I am running beta 7 of deadline. The deadline server was inadvertently restarted for maintenance while a job was running. The slaves continued to render however when the server came back online about two thirds of the slaves registered as stalled in the monitor and the frames were re-queued. The frames rendering were taking about an hour per frame and all of them were in the middle of process. I am not sure if this is normal behavior. It would be nice if the slaves could re-sync in this instance.
I think this problem can occur if the server is offline for a period of time that is longer than the Number Of Minutes Before an Unresponsive Slave is Marked as Stalled" setting in the Slave Settings in the Repository Options. When the server comes back online, if a housecleaning operation happens right away, it will see that the slaves haven’t updated their state in a while (because they couldn’t connect to the database), and consider them stalled.
We’re not sure the best way to handle this situation at this stage.
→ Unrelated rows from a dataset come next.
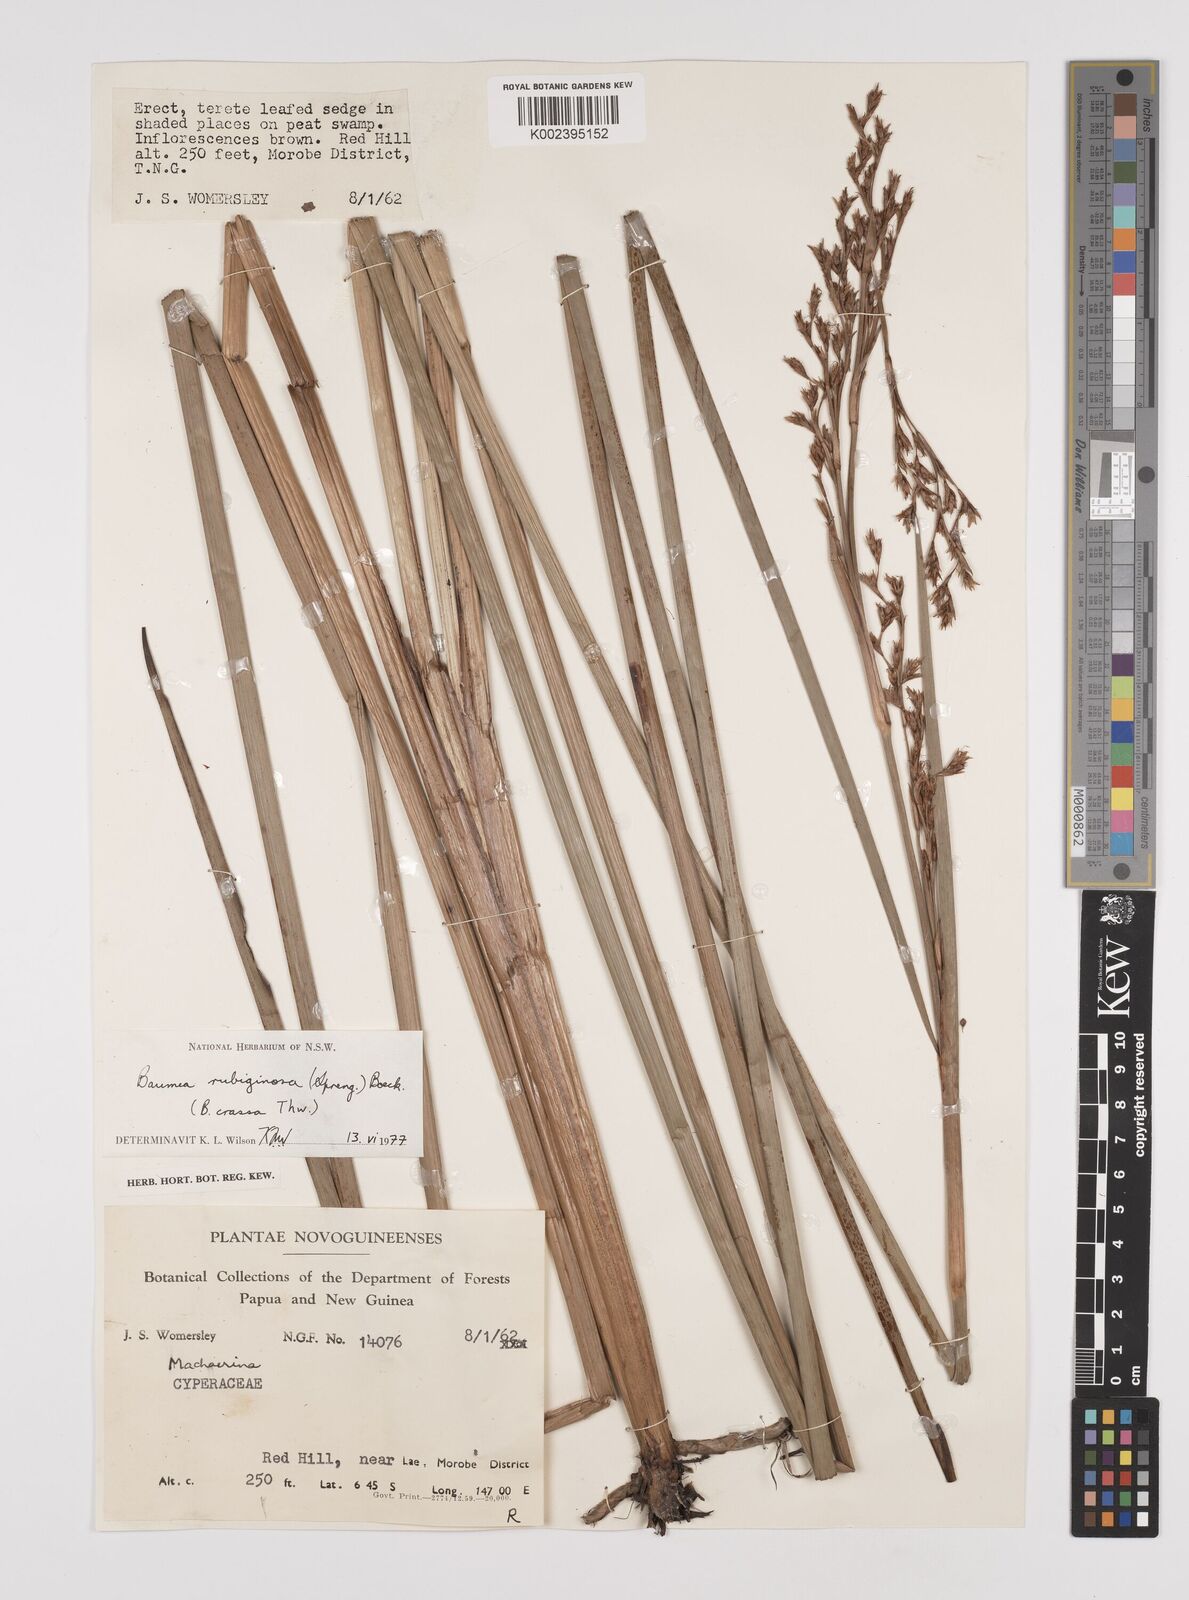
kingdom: Plantae
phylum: Tracheophyta
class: Liliopsida
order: Poales
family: Cyperaceae
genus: Machaerina
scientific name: Machaerina rubiginosa
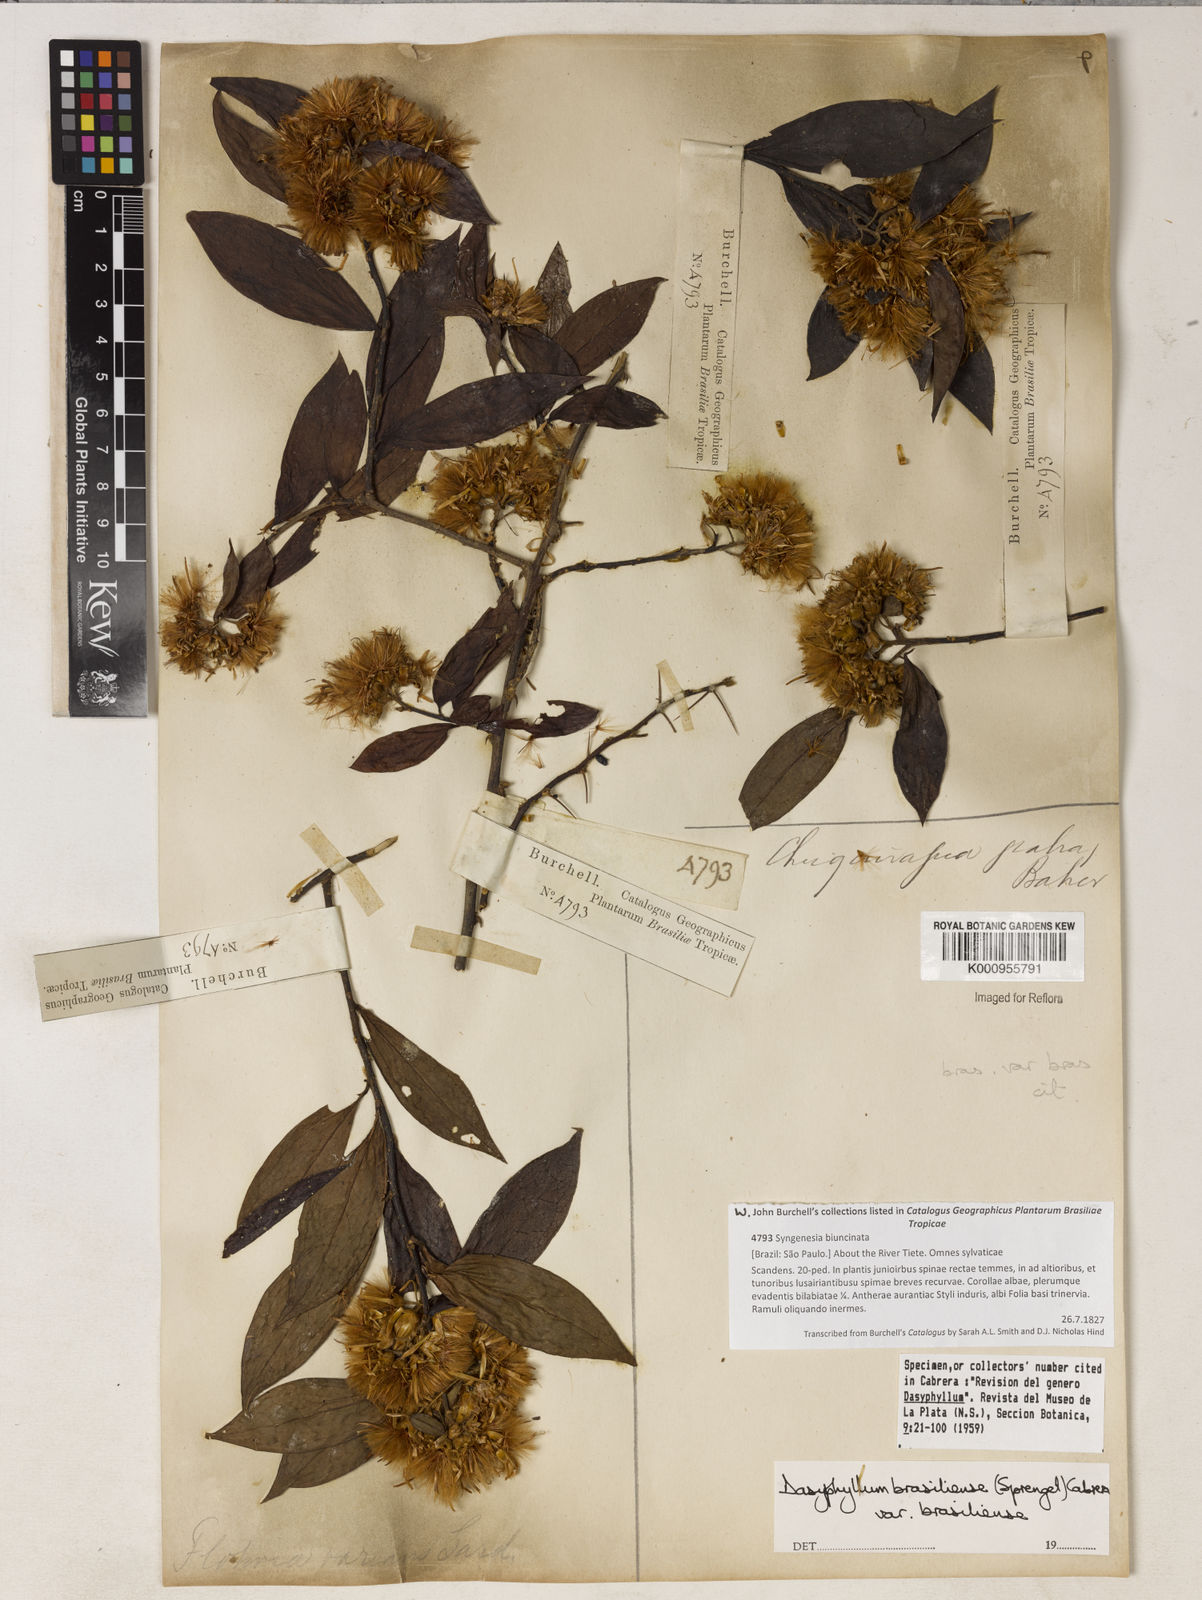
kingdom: Plantae
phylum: Tracheophyta
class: Magnoliopsida
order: Asterales
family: Asteraceae
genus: Dasyphyllum
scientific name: Dasyphyllum brasiliense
One idea might be to not allow an application to perform housecleaning if it was disconnected from the database in the last X minutes. However, that would only really work in full server shutdowns like in your case. It wouldn’t work in partial network failure where some machines could still connect.
Cheers,
Ryan
What if it did a check against the uptime of the mongo db as well? If the uptime is less than the time without updates, it would not consider the slave stalled, till the server’s uptime reaches the stalled threshold?
That would help in this case with the server being shutdown. However, it wouldn’t help in the case of the network going down.